Summer Jobs: Thomas Chase, Provost and Vice-President, Academic

By Dale Johnson Posted: August 17, 2015 6:00 a.m.

Dr. Chase learned from his summer jobs how fascinating people can be.
Dr. Chase learned from his summer jobs how fascinating people can be. Photo courtesy of U of R Photography.

This is part of a series in which some leaders at the University of Regina talk about their summer jobs.  

What was your best summer job and why?

The high school summer job that was the most fun was driving a mobile locksmith van called the "Keymobile" for a locksmithing shop located on South Railway where the SaskTel head office and the Cornwall Centre now stand. I cut keys, opened locks, installed door hardware, and helped drivers who had locked themselves out of their cars.

The Keymobile was an elderly International Harvester cube van long past its prime, prone to breaking down at inopportune moments. I will never forget having the gearshift come off in my hand as I went to shift back into first gear at a red light. The van was heavily laden with key blanks and various pieces of equipment. Trying to get it moving again, in third gear, caused a racket that could be heard for blocks. I will never forget the sound of all those thousands of blank keys jingling on their hooks as the Keymobile finally lurched forward.

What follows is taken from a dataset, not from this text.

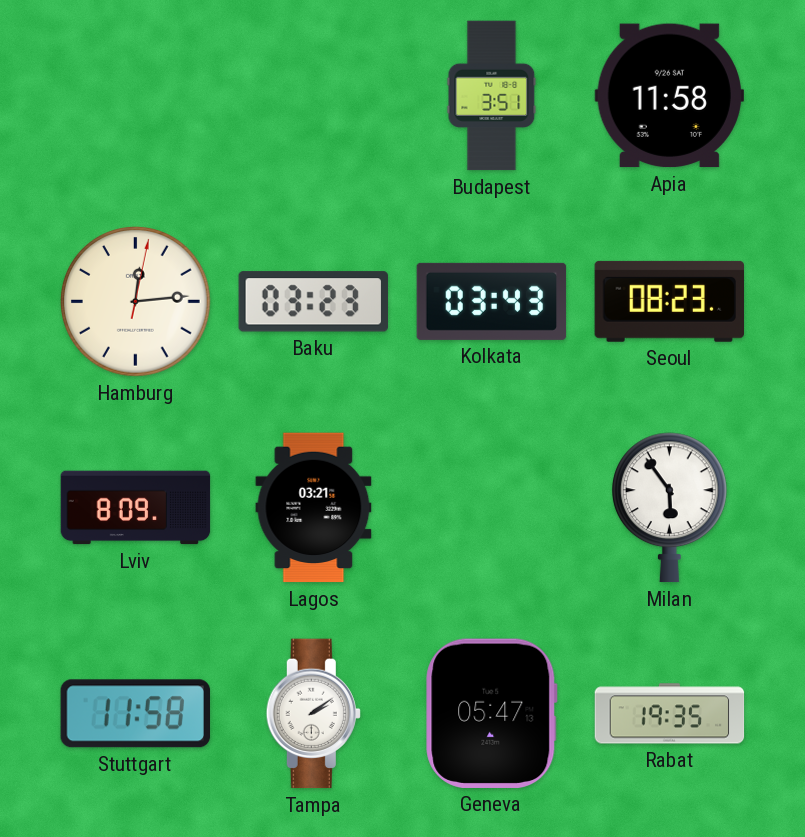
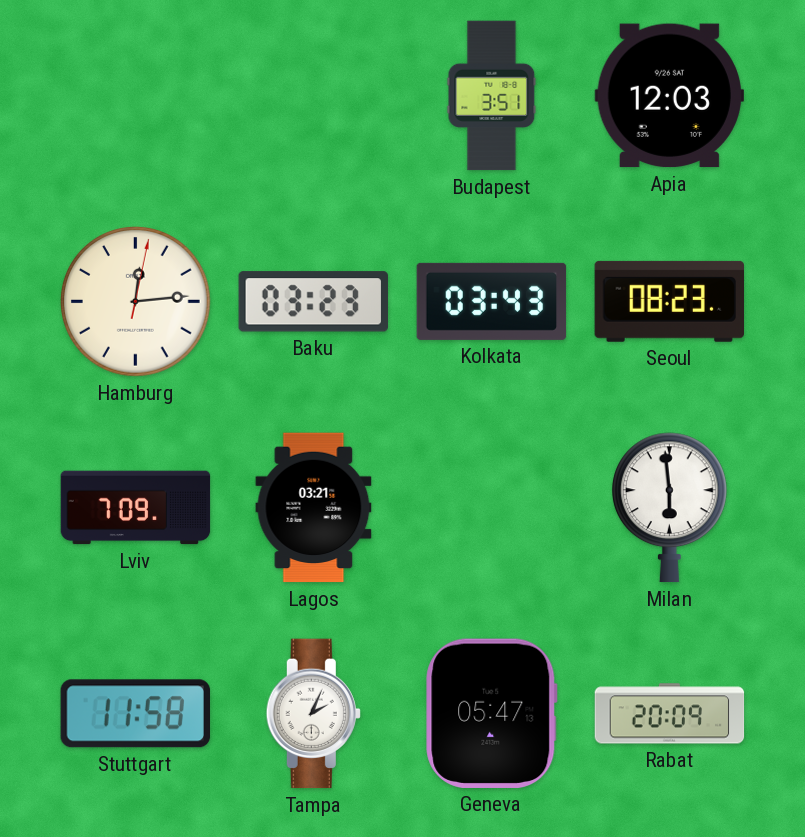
Apia: 11:58 -> 12:03
Lviv: 8:09 -> 7:09
Milan: 5:54 -> 5:59
Tampa: 2:09 -> 2:04
Rabat: 19:35 -> 20:09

On another occasion, I had to take the van to Lumsden for a service call. The trip out with the sliding side doors open on a summer day was pure delight, especially the long coast down the hill into the valley. The return trip to Regina was another matter, as the under-powered and overweight Keymobile turned out to have too little oomph to climb the hill out of Lumsden. The driver of the tow truck found the situation hilarious, though I didn't see it that way at the time.

Despite its general orneriness and unreliability, the Keymobile took me to many places around the city and to surrounding towns. People liked to see inside the van and watch keys being cut. The work was fun, varied, and challenging. It taught me the pleasure of working with my hands – though it was weeks after school started in the fall before all traces of the graphite we used on locks were finally eradicated from my skin.

What was your most unusual summer job and why?

That would have been in my second and third years of university, when I worked at the University Bookstore located where the School of Journalism is now. I was employed to remove price stickers from textbooks that hadn't sold and were being returned to the publisher. Depending on the material of their covers, the price stickers would either come off the books easily, or would need to be removed with solvent and a small scraping tool. This was the mid-’70s, so we weren't as conscious of health and safety as we now are. The preferred solvent was lighter fluid – and some of the staff smoked while doing this work. I'm still amazed by the fact that, somehow, we had no fires or explosions.

What lessons from you summer jobs have stayed with you?

I would mention three lessons. The first is that doing a job well provides a pleasure that cannot be had otherwise. The second is that people – whether locked out of their car and late for work, or spraying lighter fluid while a lit cigarette dangles from their lips – are endlessly fascinating. The third is that there is nothing like driving down a highway with the warmly fragrant Saskatchewan summer air rushing through open windows and doors.